Shaw University will ask the city of Raleigh to rezone its historic campus to allow buildings up to 40-stories tall on the university’s downtown property.
The rezoning is needed, university officials said, to put the historic Black university on solid footing after years of financial concerns and backlogged campus maintenance.
“We are fighting for our very existence,” Shaw University President Paulette Dillard said.
“Work with me,” she said. “Work with our community because Shaw has an opportunity to make a difference. But we will make that difference by working together, being honest and deciding the best way forward.”
A community meeting was held Monday night at the university’s Estey Hall Auditorium Monday night with more than 150 people attending in person and virtually. Shaw University has called downtown Raleigh home since 1865 and seen the influx in development surrounding its campus for decades.

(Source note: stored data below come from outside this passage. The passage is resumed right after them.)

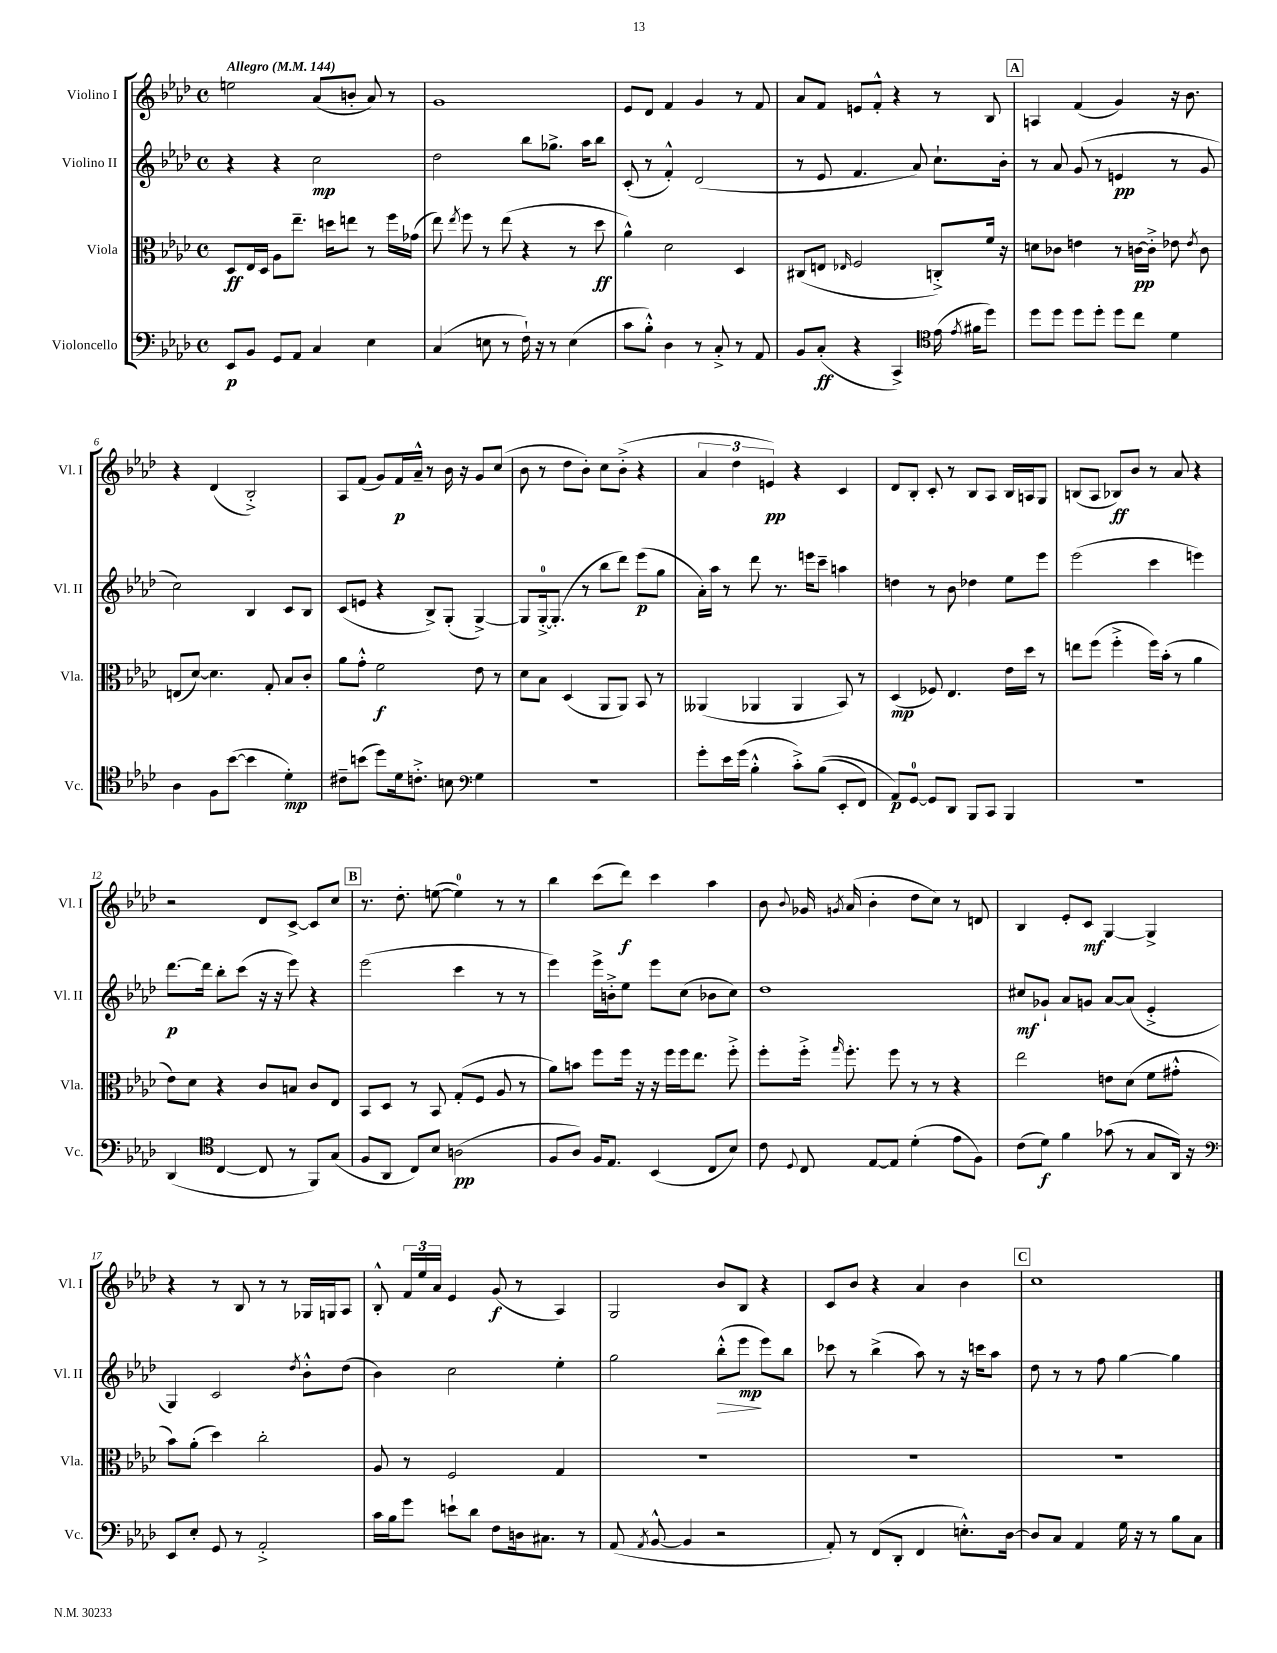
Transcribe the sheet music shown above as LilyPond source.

<<
\new StaffGroup <<
\new Staff = "s0" \with { instrumentName = "Violino I" shortInstrumentName = "Vl. I" } {
    \clef treble \key aes \major \defaultTimeSignature \time 4/4 \tempo "Allegro" 4 = 144
    \autoBeamOff e''2 aes'8[( b'8]-. aes'8) r8 |
    g'1 |
    ees'8[ des'8] f'4 g'4 r8 f'8 |
    aes'8[ f'8] e'8[ f'8]-.-^ r4 r8 bes8 |
    \mark \markup { \box "A" } a4 f'4( g'4) r16 bes'8. |
    r4 des'4( bes2-.->) |
    aes8[ f'8]( g'8[) f'16\p aes'16]---^ r8 bes'16 r16 g'8[ c''8]( |
    bes'8 r8 des''8[ bes'8]-.) c''8[ bes'8]-.->( r4 |
    \tuplet 3/2 { aes'4 des''4 e'4\pp) } r4 c'4 |
    des'8[ bes8]-. c'8-. r8 bes8[ aes8] bes16[ a16 g8] |
    b8[( aes8] bes8[\ff) bes'8] r8 aes'8 r4 |
    r2 des'8[ c'8]~-> c'8[ c''8] |
    \mark \markup { \box "B" } r8. des''8.-. e''8~( e''4-0) r8 r8 |
    bes''4 c'''8[( des'''8]\f) c'''4 aes''4 |
    bes'8 \appoggiatura { bes'8 } ges'16 \acciaccatura { g'8 } aes'16( bes'4-. des''8[ c''8]) r8 d'8 |
    bes4 ees'8[-. c'8]\mf g4~ g4-> |
    r4 r8 bes8 r8 r8 ges16[ g16 aes8] |
    bes8-.-^ \tuplet 3/2 { f'16[ ees''16 aes'16] } ees'4 g'8\f( r8 aes4) |
    g2 bes'8[ bes8] r4 |
    c'8[ bes'8] r4 aes'4 bes'4 |
    \mark \markup { \box "C" } c''1 \bar "|." |
}
\new Staff = "s1" \with { instrumentName = "Violino II" shortInstrumentName = "Vl. II" } {
    \clef treble \key aes \major \defaultTimeSignature \time 4/4
    \autoBeamOff r4 r4 c''2\mp |
    des''2 bes''8[ ges''8.]-> aes''16[ bes''8] |
    c'8-.( r8 f'4-.-^) des'2( |
    r8 ees'8 f'4. aes'8) c''8.[-! bes'16]-. |
    \mark \markup { \box "A" } r8 aes'8 g'8( r8 e'4\pp r8 g'8 |
    c''2) bes4 c'8[ bes8] |
    c'8[( e'8] r4 bes8[->) g8]-.( g4~->) |
    g8[ g16-0~-.-> g8.]-.( r8 bes''8[ des'''8]) ees'''8[\p( g''8] |
    aes'16[-.) aes''16] r8 des'''8 r8. e'''16[ c'''8]-- a''4 |
    d''4 r8 bes'8 des''4 ees''8[ ees'''8] |
    ees'''2( c'''4 e'''4) |
    des'''8.[~\p des'''16] bes''8[-. c'''8]( r16 r16 ees'''8) r4 |
    \mark \markup { \box "B" } ees'''2( c'''4 r8 r8 |
    ees'''4) ees'''16[-> b'16-.-> ees''8] ees'''8[ c''8]( bes'8[ c''8]) |
    des''1 |
    cis''8[\mf ges'8]-! aes'8[ g'8] aes'8[~ aes'8]( ees'4-.-> |
    g4) c'2 \acciaccatura { des''8 } bes'8[-.-^ des''8]( |
    bes'4) c''2 ees''4-. |
    g''2 bes''8[-.-^\>( ees'''8]\mp\! ees'''8[) bes''8] |
    ces'''8 r8 bes''4->( aes''8) r8 r16 c'''16[ aes''8] |
    \mark \markup { \box "C" } des''8 r8 r8 f''8 g''4~ g''4 \bar "|." |
}
\new Staff = "s2" \with { instrumentName = "Viola" shortInstrumentName = "Vla." } {
    \clef alto \key aes \major \defaultTimeSignature \time 4/4
    \autoBeamOff des8[\ff ees16 des16] aes8[ ees''8.]-- d''16[ e''8] r8 f''16[ ges'16]( |
    ees''8) \acciaccatura { ees''8 } f''8 r8 ees''8( r4 r8 des''8\ff |
    aes'4-^) des'2 des4 |
    cis8[( e8] \grace { ees16 } f2 c8[-.->) f'16] r16 |
    \mark \markup { \box "A" } d'8[ ces'8] e'4 r8 c'16[~\pp c'16]-.-> ees'8 \acciaccatura { ees'8 } c'8 |
    e8[( des'8]~) des'4. g8-. bes8[ c'8]-. |
    aes'8[ g'8]-.-^ f'2\f ees'8 r8 |
    des'8[ bes8] des4( aes,8[ aes,8]) bes,8 r8 |
    aeses,4( aes,4 aes,4 bes,8) r8 |
    des4\mp( fes8) ees4. ees'16[ des''16] r8 |
    e''8[ f''8]( f''4-.-> f''16[) bes'16]-.( r8 aes'4 |
    ees'8[) des'8] r4 c'8[ b8] c'8[ ees8] |
    \mark \markup { \box "B" } bes,8[ des8] r8 bes,8 g8[-.( f8] aes8 r8 |
    aes'8[) b'8] f''8[ f''16] r16 r16 f''16[ f''16 ees''8.] f''8-.-> |
    f''8[-. f''16]-.-> \grace { g''16 } f''8.-. f''8 r8 r8 r4 |
    ees''2 e'8[ des'8]( f'8[ gis'8]-.-^ |
    bes'8[) aes'8]-.( des''4) c''2-. |
    aes8 r8 f2 g4 |
    R1 |
    R1 |
    \mark \markup { \box "C" } R1 \bar "|." |
}
\new Staff = "s3" \with { instrumentName = "Violoncello" shortInstrumentName = "Vc." } {
    \clef bass \key aes \major \defaultTimeSignature \time 4/4
    \autoBeamOff ees,8[\p bes,8] g,8[ aes,8] c4 ees4 |
    c4( e8 r8 f16-!) r16 r8 e4( |
    c'8[ bes8]-.-^) des4 r8 c8-.-> r8 aes,8 |
    bes,8[ c8]-.\ff( r4 c,4->) \clef tenor ees'16( \acciaccatura { ees'8 } fis'16[ des''8]) |
    \mark \markup { \box "A" } des''8[ des''8] des''8[ des''8]-. des''8[ c''8] des'4 |
    aes4 f8[ bes'8]~( bes'4 des'4-.\mp) |
    cis'8[-- b'8]( des''8[) des'16 c'8.]-.-> b8 \clef bass g4 |
    r1 |
    g'8[-. ees'16 g'16]( bes4-.-^ c'8[-.->) bes8](\( ees,8[-. f,8]) |
    aes,8[\p\) g,8]-0~ g,8[ des,8] bes,,8[ c,8] bes,,4 |
    R1 |
    des,4( \clef tenor c4~ c8 r8 f,8[) g8]( |
    \mark \markup { \box "B" } f8[ aes,8] c8[) bes8] a2\pp( |
    f8[ aes8]) f16[ ees8.] bes,4( c8[ bes8]) |
    c'8 \appoggiatura { des8 } c8 ees8[~ ees8] des'4-.( ees'8[ f8]) |
    c'8[( des'8]\f) f'4 ges'8( r8 g8[ aes,16]) r16 |
    \clef bass ees,8[ ees8]-. g,8 r8 aes,2-.-> |
    c'16[ bes16 g'8] e'8[-! des'8] f8[ d16 cis8.] r8 |
    aes,8( \acciaccatura { aes,8 } bes,8~-^ bes,4 r2 |
    aes,8-.) r8 f,8[( des,8]-. f,4 e8.[-.-^) des16]~ |
    \mark \markup { \box "C" } des8[ c8] aes,4 g16 r16 r8 bes8[ c8] \bar "|." |
}
>>
>>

The campus, about 28 acres, mostly sits between Wilmington, South and Person streets and Martin Luther King Jr. Boulevard.
Shaw needs this rezoning for greater financial flexibility that doesn’t rely on student tuition, Dillard said. The university would keep ownership of the land but would be able to lease the property to developers to allow taller, denser retail and housing.
The university could build anywhere from three to 12 stories with its current zoning and now is requesting going up to 30 and 40 stories. The rezoning will also ask that some of its property be removed from a historic overlay district, though officials promised they wouldn’t destroy historic property.
The exact plans for the property, if it is rezoned, aren’t finalized. Shaw would undergo a master planning process to decide the best way forward after the rezoning process.
‘Getting closed in’
An architectural rendering that showed tall buildings surrounding the campus caused some concerns from neighbors and alumni.
“I saw a lot of high-rise buildings, but I didn’t see much of Shaw University,” said Eugene Merrick. “We don’t seem to be expanding the university footprint. We seem to be getting closed in.”
Both Raleigh City Council members Corey Branch and Stormie Forte attended the meeting.
“I was happy that they were able to get some community feedback to hear about some of the concerns and challenges of the neighborhood, alumni and folks that have been directly impacted by whatever development they choose to do,” Forte said. “I certainly hope there will be some minority participation with minority developers and minority businesses. But hopefully, they will keep the community engaged and have more conversations about what longtime residents want to see in the area.”
What’s next: The official rezoning application will likely be submitted in the next few weeks and will include some conditions about preserving the historic properties on the campus, said Mack Paul, the attorney representing the university in the rezoning.
Once a rezoning application is submitted it will have to be reviewed by the city’s planning commission and the Raleigh City Council, which will include a public hearing.